The shema’s command is that parents should always be teaching.  Transmitting our values is a 24-7 project.  There is a fundamental optimism and hopefulness here.  We can do this.  Shape, shape, shape. Mold, mold, mold.  Educate, educate, educate.  As a result, our children are shaped, molded, and educated, as we would want them to be. Torah is transmitted m’dor l’dor, from generation to generation.  If this optimism is born out in your family, if parental values are transmitted, received and lived out by the next generation,  that is a blessing.  That is nachus, traditionally understood.

But what happens when it does not work out that way?  We shaped, but they came out a different shape. We molded, but they came out a different mold.  We taught, but what we taught was not exactly their thing.  Is there a way to find genuine nachus in this picture too?  Is it possible to reinterpret what nachus means?

The shema is the text for traditional nachus.  What is the text for nachus reinterpreted?

That text comes from the last page of the Torah.  It is not talking about a parent-child relationship.  But it is talking about the longest and strongest relationship in the Torah, the most tender and poignant relationship in the Torah–the love of God and Moses.  In describing this rich and deep love, the Torah, on the very last page, uses the most beautiful phrase.  It says that God and Moses saw one another,  loved one another, panim el panim, face to face.  Face to face love means I see you, and I love you, for who you are.  Not for who I want you to be.  I see you for who you are, and I love you anyway.  God sees Moses for who he is, with his anger problem, and loves him anyway.  Moses sees God for who God is, sometimes remote, sometimes mercurial, and loves God anyway.

The Shema says teach, shape, mold.  The last page of the Torah says see and love for who the other person is, not for who you want them to be.  Parenthood is such a rich blessing because we need to hold onto both ideas of how to love.

This year the Times profiled a man named Robert Khuzami who grew up in Brooklyn in a bohemian family.  His parents are ballroom-dancers.  His sister is a muralist.  His brother is a drummer.  The family vibe is towards the arts.  That is how they raised him.
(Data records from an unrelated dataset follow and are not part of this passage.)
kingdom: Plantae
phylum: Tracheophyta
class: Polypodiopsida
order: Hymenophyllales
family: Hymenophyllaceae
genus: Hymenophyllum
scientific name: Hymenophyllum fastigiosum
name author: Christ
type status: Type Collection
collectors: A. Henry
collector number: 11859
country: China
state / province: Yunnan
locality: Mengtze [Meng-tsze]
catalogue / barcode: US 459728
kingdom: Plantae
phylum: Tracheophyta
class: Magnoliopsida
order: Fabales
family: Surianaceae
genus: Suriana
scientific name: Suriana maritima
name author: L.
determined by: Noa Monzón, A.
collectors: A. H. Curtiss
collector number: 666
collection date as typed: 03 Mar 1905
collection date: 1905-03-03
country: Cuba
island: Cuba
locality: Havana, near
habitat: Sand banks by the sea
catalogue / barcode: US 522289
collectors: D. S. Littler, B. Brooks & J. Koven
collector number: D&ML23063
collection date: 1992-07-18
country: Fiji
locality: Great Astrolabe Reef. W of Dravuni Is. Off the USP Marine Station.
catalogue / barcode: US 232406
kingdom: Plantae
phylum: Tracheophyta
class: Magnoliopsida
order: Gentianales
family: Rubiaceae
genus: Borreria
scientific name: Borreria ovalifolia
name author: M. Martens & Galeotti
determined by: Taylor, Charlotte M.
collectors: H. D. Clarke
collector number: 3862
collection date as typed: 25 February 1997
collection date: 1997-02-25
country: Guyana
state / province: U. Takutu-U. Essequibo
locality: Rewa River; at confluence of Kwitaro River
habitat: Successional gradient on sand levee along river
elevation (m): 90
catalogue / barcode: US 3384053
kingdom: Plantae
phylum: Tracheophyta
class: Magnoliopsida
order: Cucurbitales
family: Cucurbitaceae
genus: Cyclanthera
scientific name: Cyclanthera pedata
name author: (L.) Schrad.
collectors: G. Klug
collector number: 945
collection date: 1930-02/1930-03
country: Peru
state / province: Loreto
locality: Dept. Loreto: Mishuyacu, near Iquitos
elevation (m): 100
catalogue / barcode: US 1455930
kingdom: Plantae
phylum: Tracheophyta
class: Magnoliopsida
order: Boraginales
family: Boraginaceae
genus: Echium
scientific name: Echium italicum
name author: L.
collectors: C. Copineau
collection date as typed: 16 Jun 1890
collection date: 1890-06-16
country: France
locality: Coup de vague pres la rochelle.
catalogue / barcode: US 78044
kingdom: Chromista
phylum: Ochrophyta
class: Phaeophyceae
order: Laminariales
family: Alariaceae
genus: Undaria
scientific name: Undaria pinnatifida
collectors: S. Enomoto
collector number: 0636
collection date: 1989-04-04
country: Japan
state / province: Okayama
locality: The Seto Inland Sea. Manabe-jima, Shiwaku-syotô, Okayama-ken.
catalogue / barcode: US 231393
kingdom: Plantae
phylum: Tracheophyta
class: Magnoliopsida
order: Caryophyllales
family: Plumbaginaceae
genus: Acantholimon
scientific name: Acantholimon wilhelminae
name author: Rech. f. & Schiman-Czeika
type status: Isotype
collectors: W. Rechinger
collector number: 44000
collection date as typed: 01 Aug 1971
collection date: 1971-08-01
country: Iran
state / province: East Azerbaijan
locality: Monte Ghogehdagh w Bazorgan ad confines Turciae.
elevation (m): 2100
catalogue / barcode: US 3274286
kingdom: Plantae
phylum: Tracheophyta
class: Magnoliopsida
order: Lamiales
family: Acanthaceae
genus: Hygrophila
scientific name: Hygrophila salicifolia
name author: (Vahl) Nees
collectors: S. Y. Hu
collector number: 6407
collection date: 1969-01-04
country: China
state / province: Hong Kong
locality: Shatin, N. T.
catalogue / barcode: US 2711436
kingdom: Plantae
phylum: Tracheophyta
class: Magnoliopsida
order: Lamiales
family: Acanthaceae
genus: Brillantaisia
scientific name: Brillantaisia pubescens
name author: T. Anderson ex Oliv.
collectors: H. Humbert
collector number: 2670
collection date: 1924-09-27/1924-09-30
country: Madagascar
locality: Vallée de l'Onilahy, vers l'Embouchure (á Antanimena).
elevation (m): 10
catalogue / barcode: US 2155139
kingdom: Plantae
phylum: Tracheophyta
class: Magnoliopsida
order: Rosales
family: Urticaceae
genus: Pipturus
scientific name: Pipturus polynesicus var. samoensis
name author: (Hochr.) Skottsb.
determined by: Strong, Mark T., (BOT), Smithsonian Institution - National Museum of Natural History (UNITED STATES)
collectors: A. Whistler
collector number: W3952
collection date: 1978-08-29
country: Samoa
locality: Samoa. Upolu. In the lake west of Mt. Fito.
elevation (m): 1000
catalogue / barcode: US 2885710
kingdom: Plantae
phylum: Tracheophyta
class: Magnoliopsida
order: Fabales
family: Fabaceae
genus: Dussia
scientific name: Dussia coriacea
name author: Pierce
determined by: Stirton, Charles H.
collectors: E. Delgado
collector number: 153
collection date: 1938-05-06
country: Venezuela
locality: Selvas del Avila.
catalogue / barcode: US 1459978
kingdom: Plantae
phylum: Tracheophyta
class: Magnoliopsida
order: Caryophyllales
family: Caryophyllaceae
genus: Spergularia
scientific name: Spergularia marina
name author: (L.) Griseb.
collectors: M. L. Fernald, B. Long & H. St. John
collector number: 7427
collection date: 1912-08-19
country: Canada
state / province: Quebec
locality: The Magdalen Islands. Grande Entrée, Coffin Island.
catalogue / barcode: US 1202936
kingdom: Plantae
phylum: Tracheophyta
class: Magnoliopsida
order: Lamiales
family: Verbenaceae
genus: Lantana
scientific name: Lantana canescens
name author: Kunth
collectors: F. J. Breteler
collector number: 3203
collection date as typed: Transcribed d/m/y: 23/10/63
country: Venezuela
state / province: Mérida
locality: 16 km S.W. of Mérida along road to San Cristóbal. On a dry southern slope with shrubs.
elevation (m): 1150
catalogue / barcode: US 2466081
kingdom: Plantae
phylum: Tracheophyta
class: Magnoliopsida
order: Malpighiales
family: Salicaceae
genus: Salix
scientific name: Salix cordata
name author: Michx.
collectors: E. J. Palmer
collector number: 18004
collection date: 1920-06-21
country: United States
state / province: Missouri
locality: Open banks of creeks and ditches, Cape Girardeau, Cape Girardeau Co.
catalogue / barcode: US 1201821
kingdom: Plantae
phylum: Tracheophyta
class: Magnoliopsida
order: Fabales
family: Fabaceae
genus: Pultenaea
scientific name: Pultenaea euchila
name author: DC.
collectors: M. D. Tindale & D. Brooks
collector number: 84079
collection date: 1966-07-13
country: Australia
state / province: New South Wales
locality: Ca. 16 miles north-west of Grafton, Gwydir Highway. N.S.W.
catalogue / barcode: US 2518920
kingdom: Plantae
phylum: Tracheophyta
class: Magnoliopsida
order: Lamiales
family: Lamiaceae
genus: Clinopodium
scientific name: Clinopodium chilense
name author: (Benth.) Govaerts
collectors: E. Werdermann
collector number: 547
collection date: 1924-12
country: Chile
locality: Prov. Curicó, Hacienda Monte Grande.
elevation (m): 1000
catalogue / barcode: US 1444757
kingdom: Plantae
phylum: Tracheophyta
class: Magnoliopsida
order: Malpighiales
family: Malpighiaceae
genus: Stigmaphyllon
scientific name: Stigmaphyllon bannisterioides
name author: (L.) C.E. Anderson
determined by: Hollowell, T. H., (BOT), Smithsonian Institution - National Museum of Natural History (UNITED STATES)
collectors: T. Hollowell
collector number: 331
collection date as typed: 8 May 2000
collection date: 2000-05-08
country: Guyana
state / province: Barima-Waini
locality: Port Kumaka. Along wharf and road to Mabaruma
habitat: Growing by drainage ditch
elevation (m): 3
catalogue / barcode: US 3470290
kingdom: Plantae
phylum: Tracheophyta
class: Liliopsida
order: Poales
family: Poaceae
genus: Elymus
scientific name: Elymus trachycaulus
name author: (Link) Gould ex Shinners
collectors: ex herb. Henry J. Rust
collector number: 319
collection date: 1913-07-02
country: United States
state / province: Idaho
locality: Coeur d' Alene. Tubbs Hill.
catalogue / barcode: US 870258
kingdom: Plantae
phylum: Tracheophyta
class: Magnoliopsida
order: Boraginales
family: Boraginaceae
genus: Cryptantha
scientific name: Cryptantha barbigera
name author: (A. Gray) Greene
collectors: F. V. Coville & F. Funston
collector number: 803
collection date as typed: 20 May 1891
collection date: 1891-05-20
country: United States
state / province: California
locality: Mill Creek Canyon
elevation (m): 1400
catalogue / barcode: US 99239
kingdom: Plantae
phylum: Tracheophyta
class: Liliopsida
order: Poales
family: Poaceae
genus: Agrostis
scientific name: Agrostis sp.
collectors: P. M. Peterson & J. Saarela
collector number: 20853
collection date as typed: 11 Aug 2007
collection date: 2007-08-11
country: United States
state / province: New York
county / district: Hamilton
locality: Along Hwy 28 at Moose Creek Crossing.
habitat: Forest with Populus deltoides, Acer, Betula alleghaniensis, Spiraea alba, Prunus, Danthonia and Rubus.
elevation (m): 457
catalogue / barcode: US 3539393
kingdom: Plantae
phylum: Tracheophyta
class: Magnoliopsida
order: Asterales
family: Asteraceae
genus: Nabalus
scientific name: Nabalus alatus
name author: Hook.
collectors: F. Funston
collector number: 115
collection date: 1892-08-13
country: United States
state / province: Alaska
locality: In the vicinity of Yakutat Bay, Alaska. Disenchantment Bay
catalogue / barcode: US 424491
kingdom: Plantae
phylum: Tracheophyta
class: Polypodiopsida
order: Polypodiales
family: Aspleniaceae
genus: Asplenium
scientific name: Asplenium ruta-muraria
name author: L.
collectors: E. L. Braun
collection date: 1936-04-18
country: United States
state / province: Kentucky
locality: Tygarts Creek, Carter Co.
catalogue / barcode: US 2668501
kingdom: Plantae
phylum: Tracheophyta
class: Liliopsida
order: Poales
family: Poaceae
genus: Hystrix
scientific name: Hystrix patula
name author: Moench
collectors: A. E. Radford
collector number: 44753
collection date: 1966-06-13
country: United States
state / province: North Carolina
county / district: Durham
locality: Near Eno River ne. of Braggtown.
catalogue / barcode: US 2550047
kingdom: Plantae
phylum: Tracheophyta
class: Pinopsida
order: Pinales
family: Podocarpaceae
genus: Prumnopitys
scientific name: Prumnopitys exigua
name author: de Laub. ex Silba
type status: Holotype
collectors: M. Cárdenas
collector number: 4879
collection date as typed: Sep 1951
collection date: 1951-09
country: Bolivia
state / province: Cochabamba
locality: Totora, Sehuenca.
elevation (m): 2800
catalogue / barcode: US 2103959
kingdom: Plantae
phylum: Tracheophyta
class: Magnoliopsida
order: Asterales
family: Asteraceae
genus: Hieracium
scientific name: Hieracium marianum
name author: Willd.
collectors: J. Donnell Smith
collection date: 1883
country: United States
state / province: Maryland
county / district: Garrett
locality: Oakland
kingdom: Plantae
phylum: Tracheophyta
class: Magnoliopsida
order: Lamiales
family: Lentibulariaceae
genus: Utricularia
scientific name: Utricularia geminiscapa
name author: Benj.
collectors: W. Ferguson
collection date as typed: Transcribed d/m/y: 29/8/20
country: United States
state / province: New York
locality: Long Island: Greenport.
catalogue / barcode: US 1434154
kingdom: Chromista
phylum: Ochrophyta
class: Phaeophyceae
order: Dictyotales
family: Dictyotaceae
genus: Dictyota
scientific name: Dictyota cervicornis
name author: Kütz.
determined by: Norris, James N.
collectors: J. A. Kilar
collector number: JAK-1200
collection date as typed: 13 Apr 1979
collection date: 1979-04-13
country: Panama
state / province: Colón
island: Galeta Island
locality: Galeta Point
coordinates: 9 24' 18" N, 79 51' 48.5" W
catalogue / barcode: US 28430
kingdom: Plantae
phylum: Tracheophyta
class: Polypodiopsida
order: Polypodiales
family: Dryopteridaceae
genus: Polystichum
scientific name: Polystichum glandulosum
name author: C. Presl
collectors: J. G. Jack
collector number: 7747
To be an artist.  But that was not who he wanted to be.  He became, according to the family joke, the “white sheep” in the family.

Something in him yearned to be a prosecutor.  That meant law school. Nobody in his family had ever gone to law school. Since he did not come from money, he went to school supporting himself with multiple jobs, a dishwasher, a bartender, and dockworker.  After attending BU Law School, he ended up as a prosecutor in the Southern District of New York where he has earned a reputation for tenacity, ferocity and integrity. A prosecutor. Not a dancer. A prosecutor. Not a drummer.  A prosecutor. Not a painter.  To love Robert Khuzami was to love a person who found his own path—a path different from that of his parents.

Many of us have our own version of this.  We live our truth. We teach our truth. We shape, mold and educate our truth.  But our adult child is their own person with their own truth. That is why the Torah is generous enough to give us not one but two models.

There is traditional nachus.  They are like me.  My values live on in the next generation.

And there is nachus reinterpreted.  They have found their own path.  Their values live on in the next generation.

May all of our children be healthy, happy and whole, and talking to us.  And may we all know nachus, traditional nachus or nachus reinterpreted, that flows from the adults that our beloved children grow to become. Shabbat shalom.